Given a functional
$$J(y)=\int_a^b F(x,y,y')dx, \tag{1}$$
where $y$ is a function of $x$, and a constraint
$$\int_a^b K(x,y,y')dx=l, \tag{2}$$
if $y=y(x)$ is an extreme of (1) under the constraint (2), then there exists a constant $\lambda$ such that $y=y(x)$ is also an extreme of the functional
$$\int_a^b [F(x,y,y')+\lambda K(x,y,y')]dx. \tag{3}$$
Similarly, if the constraint is
$$g(x,y,y')=0, \tag{4}$$
then there exists a function $\lambda(x)$ such that the extreme also holds for the functional
$$\int_a^b [F(x,y,y')+\lambda(x)g(x,y,y')]dx. \tag{5}$$
This is known as the Lagrange multiplier rule for calculus of variations. However, I have two questions about this statement.
- If the functional (1) has two constraints (2) and (4), does the extreme also hold for the functional
$$\int_a^b [F(x,y,y')+\lambda K(x,y,y') +\lambda(x) g(x,y,y')]dx ? \tag{6}$$ - Is this statement also valid for multiple variable case? For example, if $J=\iint F(x_1,x_2,y(x_1,x_2))dx_1 dx_2$, and $\iint K(x_1,x_2,y(x_1,x_2))dx_1 dx_2=l$, is this equivalent to $J=\iint F(x_1,x_2,y(x_1,x_2))+\lambda K(x_1,x_2,y(x_1,x_2))dx_1 dx_2$?

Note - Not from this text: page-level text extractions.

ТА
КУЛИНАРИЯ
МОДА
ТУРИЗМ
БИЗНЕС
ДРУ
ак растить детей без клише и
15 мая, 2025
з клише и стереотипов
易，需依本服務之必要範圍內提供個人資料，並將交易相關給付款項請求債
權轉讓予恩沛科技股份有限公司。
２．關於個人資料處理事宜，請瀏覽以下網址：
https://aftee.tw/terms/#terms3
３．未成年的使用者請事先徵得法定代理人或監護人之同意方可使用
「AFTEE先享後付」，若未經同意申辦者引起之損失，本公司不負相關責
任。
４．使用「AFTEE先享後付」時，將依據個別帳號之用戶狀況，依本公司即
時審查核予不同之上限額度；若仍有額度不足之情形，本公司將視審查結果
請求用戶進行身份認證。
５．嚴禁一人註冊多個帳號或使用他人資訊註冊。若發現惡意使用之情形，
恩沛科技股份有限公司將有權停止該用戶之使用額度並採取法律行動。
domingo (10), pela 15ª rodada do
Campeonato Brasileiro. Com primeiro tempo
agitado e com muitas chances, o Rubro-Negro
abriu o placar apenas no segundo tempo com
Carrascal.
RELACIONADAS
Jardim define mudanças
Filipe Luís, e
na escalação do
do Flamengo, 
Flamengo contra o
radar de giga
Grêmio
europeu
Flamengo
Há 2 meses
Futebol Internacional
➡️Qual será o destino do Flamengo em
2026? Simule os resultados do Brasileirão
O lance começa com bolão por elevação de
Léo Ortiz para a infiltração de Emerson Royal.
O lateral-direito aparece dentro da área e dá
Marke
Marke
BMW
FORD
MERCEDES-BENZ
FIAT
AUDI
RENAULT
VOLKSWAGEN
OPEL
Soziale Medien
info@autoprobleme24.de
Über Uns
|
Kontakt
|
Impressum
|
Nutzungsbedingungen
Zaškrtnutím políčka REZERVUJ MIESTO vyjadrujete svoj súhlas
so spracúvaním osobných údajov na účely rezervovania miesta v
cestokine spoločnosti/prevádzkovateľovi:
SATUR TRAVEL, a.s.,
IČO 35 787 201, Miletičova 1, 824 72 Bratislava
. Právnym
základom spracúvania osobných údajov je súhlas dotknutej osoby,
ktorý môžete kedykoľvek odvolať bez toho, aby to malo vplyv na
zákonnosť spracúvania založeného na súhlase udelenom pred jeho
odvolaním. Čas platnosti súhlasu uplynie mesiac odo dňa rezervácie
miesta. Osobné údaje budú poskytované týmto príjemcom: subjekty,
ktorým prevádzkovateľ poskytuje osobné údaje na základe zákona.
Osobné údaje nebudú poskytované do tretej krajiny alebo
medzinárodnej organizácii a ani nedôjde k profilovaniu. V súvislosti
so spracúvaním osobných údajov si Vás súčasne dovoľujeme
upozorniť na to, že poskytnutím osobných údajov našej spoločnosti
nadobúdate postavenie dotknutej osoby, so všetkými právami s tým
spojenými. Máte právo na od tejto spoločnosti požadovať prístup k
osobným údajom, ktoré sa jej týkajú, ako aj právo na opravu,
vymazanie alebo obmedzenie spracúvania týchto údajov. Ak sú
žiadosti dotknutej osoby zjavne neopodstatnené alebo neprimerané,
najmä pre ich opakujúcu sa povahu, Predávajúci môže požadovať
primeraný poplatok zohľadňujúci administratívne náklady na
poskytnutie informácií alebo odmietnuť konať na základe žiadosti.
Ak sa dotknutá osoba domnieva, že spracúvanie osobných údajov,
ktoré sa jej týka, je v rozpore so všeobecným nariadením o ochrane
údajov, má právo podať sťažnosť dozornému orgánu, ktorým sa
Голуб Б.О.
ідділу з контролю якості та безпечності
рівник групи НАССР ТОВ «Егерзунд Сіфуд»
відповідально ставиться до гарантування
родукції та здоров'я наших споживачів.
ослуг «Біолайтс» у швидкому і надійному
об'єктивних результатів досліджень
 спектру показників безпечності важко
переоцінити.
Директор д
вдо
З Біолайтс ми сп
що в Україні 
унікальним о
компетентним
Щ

Thanks in advance and any suggestion will be appreciated. It is better if you have any reference.
Best Answer
The short answer is yes and yes. As a reference, I would recommend (highly) an inexpensive general math reference that I have found helpful: Mathematical Handbook for Scientists and Engineers. It has practically every applied math theorem and technique you'd want. Note that it is a math reference, not a computational/engineering reference, so it discusses the theoretical aspects. I found answers to your questions on pages 11.6-3 and 11.6-9, respectively. The general Lagrange multiplier $\lambda(x)$ has, as a specific case the constant function $\lambda_{i}$ for an isoparametric constraint of the type you indicated in (2).
Hope that helps.